According to Syrian Interior Ministry statements carried by state media, the two blasts detonated in a busy central district of Damascus, just a short distance from the Four Seasons Hotel where Macron was confirmed to be staying, and close to the presidential palace where the meeting between the two leaders was taking place. One explosive device was hidden inside a public garbage bin, while the second was placed in a parked car. Four of the 18 injured people are active-duty police officers, and official sources confirmed no fatalities had been reported as of Tuesday afternoon. Local security forces have cordoned off the blast site to launch a full investigation into the attack, and no group has yet claimed responsibility for the assault.
Footage of the incident widely shared across social media platforms captured a large plume of black smoke rising from the attack zone, which sits steps from the Syrian Tourism Ministry headquarters and the Damascus National Museum. The footage also shows a van and a motorcycle engulfed in flames, with visible blood stains on the pavement of the busy commercial street. Immediately following the blasts, the Élysée Palace issued a statement confirming that Macron was unharmed and that his scheduled meeting with al-Sharaa was proceeding as planned.
Macron’s visit to Syria is unprecedented in modern Syrian-Western relations: he is the first leader of a major Western power to travel to Damascus since al-Sharaa took power in 2024, after leading an insurgency that ousted long-time authoritarian ruler Bashar Assad. Macron arrived in the country on Monday night accompanied by a large delegation of French business and economic leaders, with plans to sign a series of bilateral memorandums of understanding aimed at opening the door for foreign investment to support Syria’s reconstruction.
The French president has been a leading voice among Western leaders pushing for the European Union and United States to lift the majority of economic sanctions imposed on Syria over decades of conflict and authoritarian rule. Al-Sharaa’s new administration has made attracting foreign reconstruction investment a top priority, after 14 years of war left the country’s infrastructure in ruins, displaced millions of people, killed nearly half a million, and left millions more trapped in poverty. Independent analysts estimate Syria will require hundreds of billions of dollars in total investment to fully rebuild.

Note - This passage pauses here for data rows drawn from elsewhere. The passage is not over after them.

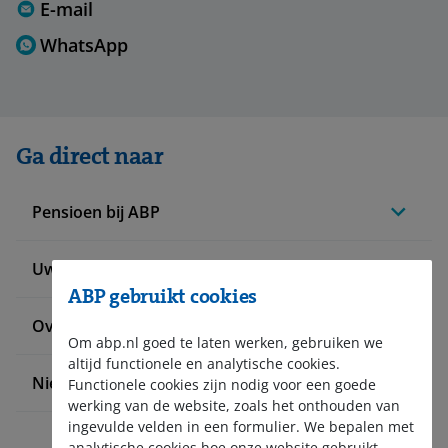
E-mail
WhatsApp
Ga direct naar
Pensioen bij ABP
Uw situatie verandert
ABP gebruikt cookies
Over ABP
Om abp.nl goed te laten werken, gebruiken we
altijd functionele en analytische cookies.
Nieuws en pers
Functionele cookies zijn nodig voor een goede
werking van de website, zoals het onthouden van
ingevulde velden in een formulier. We bepalen met
analytische cookies hoe onze website gebruikt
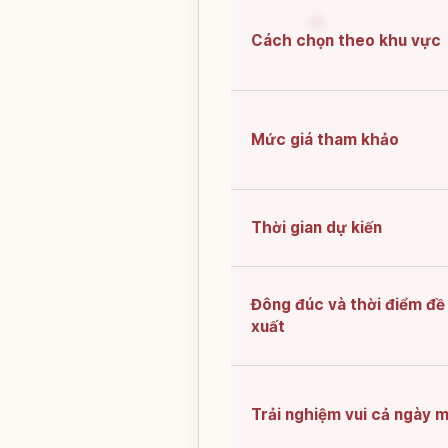
Cách chọn theo khu vực
Mức giá tham khảo
Thời gian dự kiến
Đông đúc và thời điểm đề
xuất
Trải nghiệm vui cả ngày 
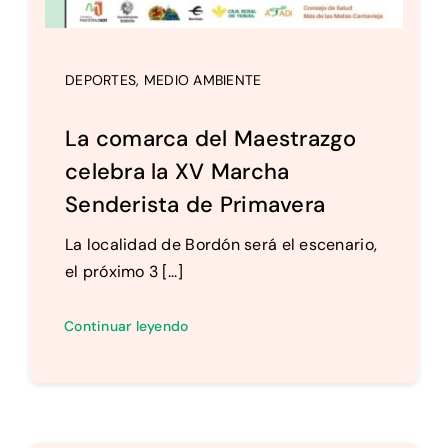
DEPORTES
,
MEDIO AMBIENTE
La comarca del Maestrazgo
celebra la XV Marcha
Senderista de Primavera
La localidad de Bordón será el escenario,
el próximo 3 [...]
Continuar leyendo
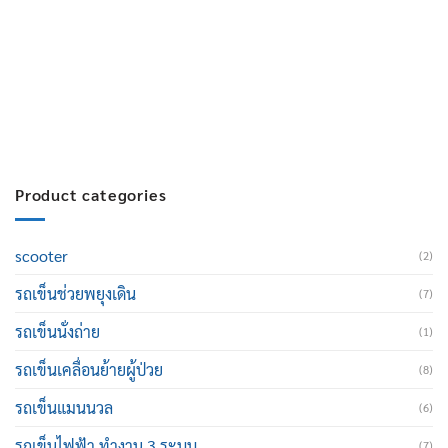
สมัครงาน :
Click เพื่อกรอกข้อมูล
E-mail :
cruisemate-thailand@hotmail.com
Product categories
scooter
(2)
รถเข็นช่วยพยุงเดิน
(7)
รถเข็นนั่งถ่าย
(1)
รถเข็นเคลื่อนย้ายผู้ป่วย
(8)
รถเข็นแมนนวล
(6)
รถเข็นไฟฟ้า ทำงาน 3 ระบบ
(7)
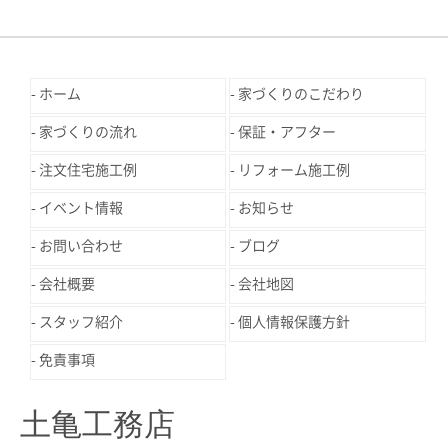
ホーム
家づくりのこだわり
家づくりの流れ
保証・アフター
注文住宅施工例
リフォーム施工例
イベント情報
お知らせ
お問い合わせ
ブログ
会社概要
会社地図
スタッフ紹介
個人情報保護方針
免責事項
土亀工務店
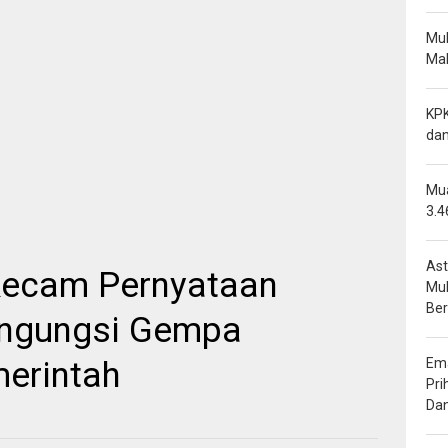
Mu
Mal
KPK
dan
Mua
3.4
Ast
Kecam Pernyataan
Mu
Be
engungsi Gempa
Ema
erintah
Pri
Da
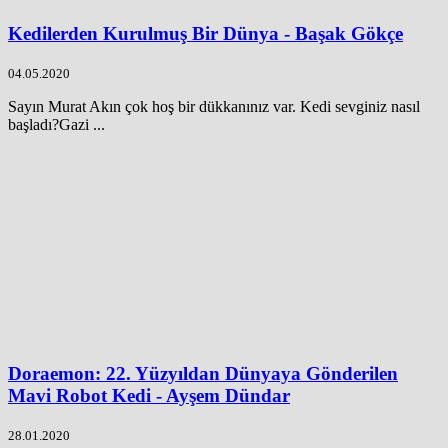
Kedilerden Kurulmuş Bir Dünya - Başak Gökçe
04.05.2020
Sayın Murat Akın çok hoş bir dükkanınız var. Kedi sevginiz nasıl
başladı?Gazi ...
Doraemon: 22. Yüzyıldan Dünyaya Gönderilen
Mavi Robot Kedi - Ayşem Dündar
28.01.2020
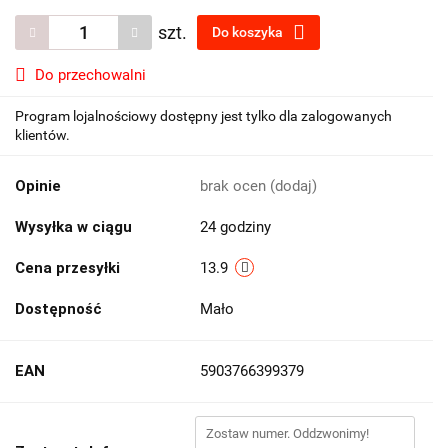
szt.
Do koszyka
Do przechowalni
Program lojalnościowy dostępny jest tylko dla zalogowanych
klientów.
Opinie
brak ocen
(dodaj)
Wysyłka w ciągu
24 godziny
Cena przesyłki
13.9
Dostępność
Mało
EAN
5903766399379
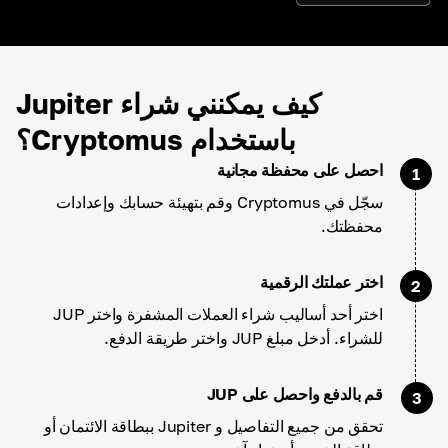
كيف يمكنني شراء Jupiter
باستخدام Cryptomus؟
احصل على محفظة مجانية
1
سجّل في Cryptomus وقم بتهيئة حسابك وإعدادات
محفظتك.
اختر عملتك الرقمية
2
اختر أحد أساليب شراء العملات المشفرة واختر JUP
للشراء. أدخل مبلغ JUP واختر طريقة الدفع.
قم بالدفع واحصل على JUP
3
تحقق من جميع التفاصيل و Jupiter ببطاقة الائتمان أو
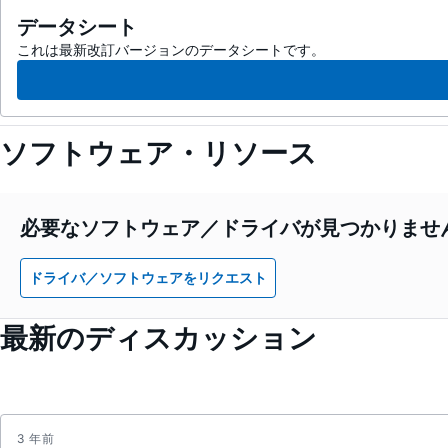
データシート
これは最新改訂バージョンのデータシートです。
ソフトウェア・リソース
必要なソフトウェア／ドライバが見つかりませ
ドライバ／ソフトウェアをリクエスト
最新のディスカッション
3 年前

The attack comes just days after a separate explosive device detonated at a cafe near the Damascus Justice Palace, which killed at least 10 people and wounded more than 20. For al-Sharaa, the repeated blasts in the capital represent a major setback to his efforts to consolidate full control over Syrian territory, restore nationwide stability, and build trust with Western governments and domestic minority groups skeptical of his background as the leader of Hayat Tahrir al-Sham, a group once linked to al-Qaeda. Al-Sharaa’s government has committed to sweeping political and economic reforms after decades of autocratic rule, and until this recent string of attacks, the capital had remained largely peaceful through the post-Assad transition period, even as the new administration faced scattered clashes with armed factions in outlying regions.
Before heading to his meeting at the presidential palace on Tuesday, Macron held a closed-door session with members of Syrian civil society. The Élysée Palace has not released details on the participants or content of that meeting. Macron is scheduled to depart Damascus this week to travel to Ankara, Turkey, to attend the upcoming NATO summit.